Exercise directions:
All lines in the entries below that hold "palabrasColor" make up the answer.

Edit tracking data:

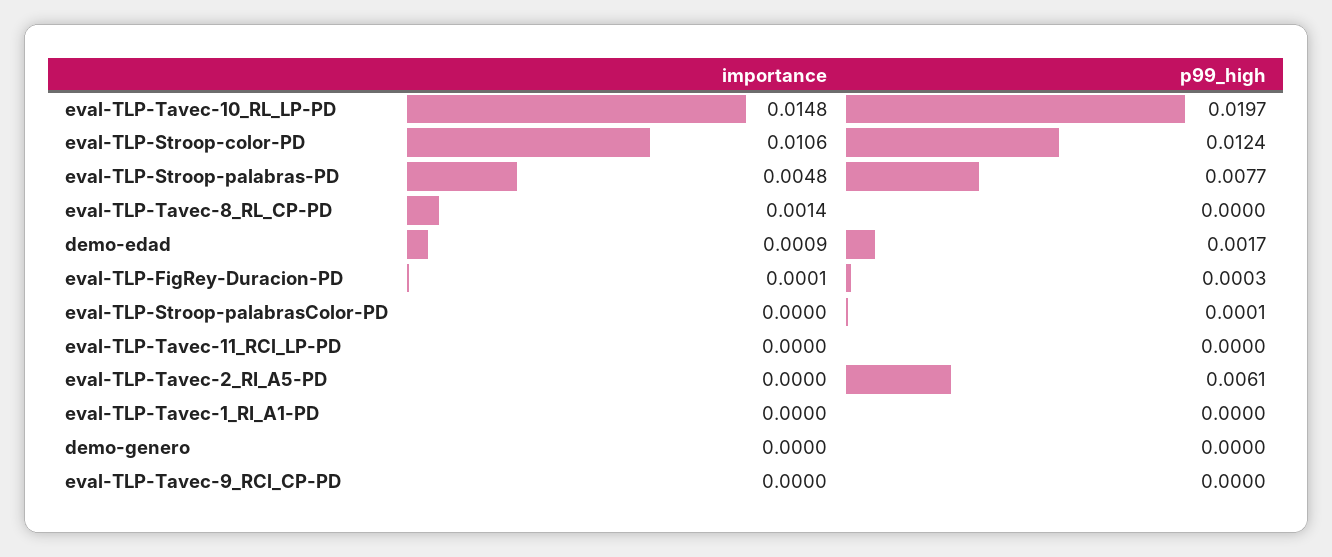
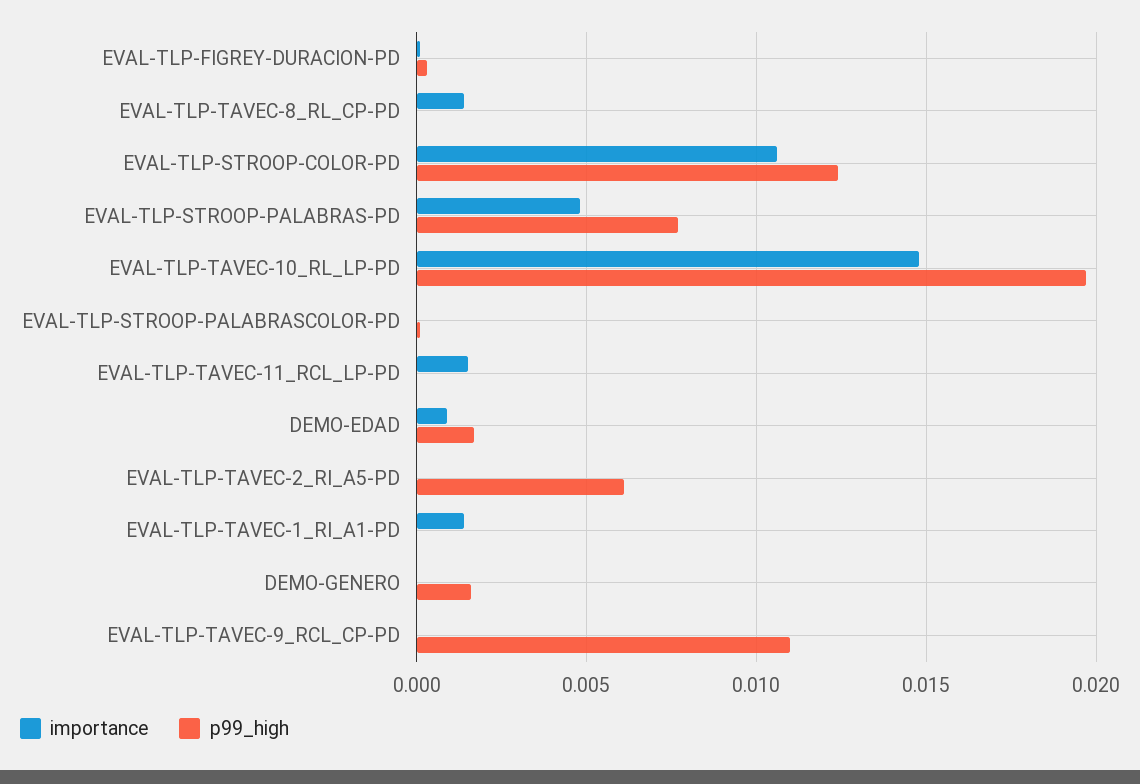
  {
    "importance": {
      "eval-TLP-Tavec-10_RL_LP-PD": 0.0148,
      "eval-TLP-Stroop-color-PD": 0.0106,
      "eval-TLP-Stroop-palabras-PD": 0.0048,
      "eval-TLP-Tavec-8_RL_CP-PD": 0.0014,
      "demo-edad": 0.0009,
      "eval-TLP-FigRey-Duracion-PD": 0.0001,
      "eval-TLP-Stroop-palabrasColor-PD": 0,
-     "eval-TLP-Tavec-11_RCl_LP-PD": 0,
+     "eval-TLP-Tavec-11_RCl_LP-PD": 0.0015,
      "eval-TLP-Tavec-2_RI_A5-PD": 0,
-     "eval-TLP-Tavec-1_RI_A1-PD": 0,
+     "eval-TLP-Tavec-1_RI_A1-PD": 0.0015,
      "demo-genero": 0,
      "eval-TLP-Tavec-9_RCl_CP-PD": 0
    },
    "p99_high": {
      "eval-TLP-Tavec-10_RL_LP-PD": 0.0197,
      "eval-TLP-Stroop-color-PD": 0.0124,
      "eval-TLP-Stroop-palabras-PD": 0.0077,
      "eval-TLP-Tavec-8_RL_CP-PD": 0,
      "demo-edad": 0.0017,
      "eval-TLP-FigRey-Duracion-PD": 0.0003,
      "eval-TLP-Stroop-palabrasColor-PD": 0.0001,
      "eval-TLP-Tavec-11_RCl_LP-PD": 0,
      "eval-TLP-Tavec-2_RI_A5-PD": 0.0061,
      "eval-TLP-Tavec-1_RI_A1-PD": 0,
-     "demo-genero": 0,
+     "demo-genero": 0.0015,
-     "eval-TLP-Tavec-9_RCl_CP-PD": 0
+     "eval-TLP-Tavec-9_RCl_CP-PD": 0.011
    }
  }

Answer to this exercise:
      "eval-TLP-Stroop-palabrasColor-PD": 0,
      "eval-TLP-Stroop-palabrasColor-PD": 0.0001,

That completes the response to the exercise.